On Sun, 03 Jan 2010 09:42:56 -0500, Phisherman
wrote:

On Wed, 30 Dec 2009 07:00:30 -0800 (PST), Pavel314
wrote:

Just to clarify the question, here's my original post to the home
improvement group:


We have a small greenhouse attached to the south side of our home.
It's 14' X 12' with a shed roof tapering from 10' on the house side
to
6'. Roughly 1,400 cubic feet. It's a 2x4 frame with double-walled
polycarbonate sheeting, 10mm for the roof and 6mm for the sides.
We're
in Maryland, near Baltimore, so it rarely gets below the mid-teens in
the winter.

We heat it with a 220V electric heater, 5,600 watts and 19,110 BTUh
rating.
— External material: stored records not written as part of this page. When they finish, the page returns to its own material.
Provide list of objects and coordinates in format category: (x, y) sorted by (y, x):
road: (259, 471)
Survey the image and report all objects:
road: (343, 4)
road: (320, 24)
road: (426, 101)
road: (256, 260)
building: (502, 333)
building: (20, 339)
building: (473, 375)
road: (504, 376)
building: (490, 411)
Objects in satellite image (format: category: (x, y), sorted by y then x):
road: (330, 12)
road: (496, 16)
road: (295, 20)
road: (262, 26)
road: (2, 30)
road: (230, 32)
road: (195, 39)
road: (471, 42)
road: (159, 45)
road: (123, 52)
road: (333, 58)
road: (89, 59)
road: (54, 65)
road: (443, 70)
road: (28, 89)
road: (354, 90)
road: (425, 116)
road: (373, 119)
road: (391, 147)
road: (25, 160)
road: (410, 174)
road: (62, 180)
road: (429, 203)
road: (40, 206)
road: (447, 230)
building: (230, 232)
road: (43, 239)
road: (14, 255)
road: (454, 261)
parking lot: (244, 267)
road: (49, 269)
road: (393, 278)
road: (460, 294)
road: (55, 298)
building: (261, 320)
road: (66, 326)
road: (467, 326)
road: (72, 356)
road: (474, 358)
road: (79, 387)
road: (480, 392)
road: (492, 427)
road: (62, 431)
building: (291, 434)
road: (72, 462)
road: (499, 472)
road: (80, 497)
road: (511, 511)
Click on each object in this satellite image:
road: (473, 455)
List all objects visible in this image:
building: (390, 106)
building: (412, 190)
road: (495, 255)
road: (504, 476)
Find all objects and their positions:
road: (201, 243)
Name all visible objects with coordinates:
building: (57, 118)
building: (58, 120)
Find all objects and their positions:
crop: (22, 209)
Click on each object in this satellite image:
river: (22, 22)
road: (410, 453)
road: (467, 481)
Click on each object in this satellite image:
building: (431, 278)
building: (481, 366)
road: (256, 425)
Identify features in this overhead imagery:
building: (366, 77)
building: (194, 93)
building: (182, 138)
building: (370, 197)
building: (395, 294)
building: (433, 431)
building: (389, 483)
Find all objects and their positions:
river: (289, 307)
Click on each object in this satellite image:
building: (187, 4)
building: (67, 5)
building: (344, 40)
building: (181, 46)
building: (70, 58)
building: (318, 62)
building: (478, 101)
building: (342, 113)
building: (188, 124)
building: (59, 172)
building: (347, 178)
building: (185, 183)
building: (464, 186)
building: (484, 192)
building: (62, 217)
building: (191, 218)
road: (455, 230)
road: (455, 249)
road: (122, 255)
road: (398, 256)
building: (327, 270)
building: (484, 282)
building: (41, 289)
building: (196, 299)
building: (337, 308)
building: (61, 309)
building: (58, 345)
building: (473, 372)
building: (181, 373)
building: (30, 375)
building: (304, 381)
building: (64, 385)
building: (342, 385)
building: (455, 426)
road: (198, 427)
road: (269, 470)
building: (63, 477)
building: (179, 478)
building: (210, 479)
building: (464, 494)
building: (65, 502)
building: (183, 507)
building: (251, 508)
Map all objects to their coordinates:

This generally keeps it at the 50 degrees the plants require
but occasionally my wife puts on a 110V supplimental heater on cold
nights.

The power hasn't failed in the winter since we got the greenhouse but
it's probably only a matter of time. I was thinking of getting a
kerosene heater as back-up to the electrical heaters. Home Depot has
a
23,000 BTU heater for $129 which seems to fit our needs. Could I use
home heating oil for this or would it be better to stick with pure
kerosene?

I was wondering about a propane heater; would that be more efficient
than kerosene? We have a propane ball/tank for some other
applications
which aren't used in the winter.


Paul



Some plants will refuse to bloom or struggle with growth if there is
too much propane, natural gas, or petroleum vapors in the air.


That would depend on concentrations, heating a greenhouse would never
reach such concentrations due to the fact that rarely are greenhouses
anywhere near airtight.

Electric heating makes more sense, safer, cleaner and expensive.


True, electric heating is typically expensive.

Kerosene heaters are not recommended due to increase of fire risk.


Kerosene space heaters are never safe, they also pump soot into the
air.

Gas is typically the least costly fuel and as to fumes from combustion
there is no reason that combustion needs to take place inside the
greenhouse... a gas hot water heater can be placed outside with hot
water baseboard piped in, with a thermostatically controlled
circulator. Which fuel to choose is primarilly based on climate, in
warm climes where heat is needed only occasionally then inexpensive
electric heaters may be the way to go but in colder climes the cost of
a gas heater will quickly pay for itself.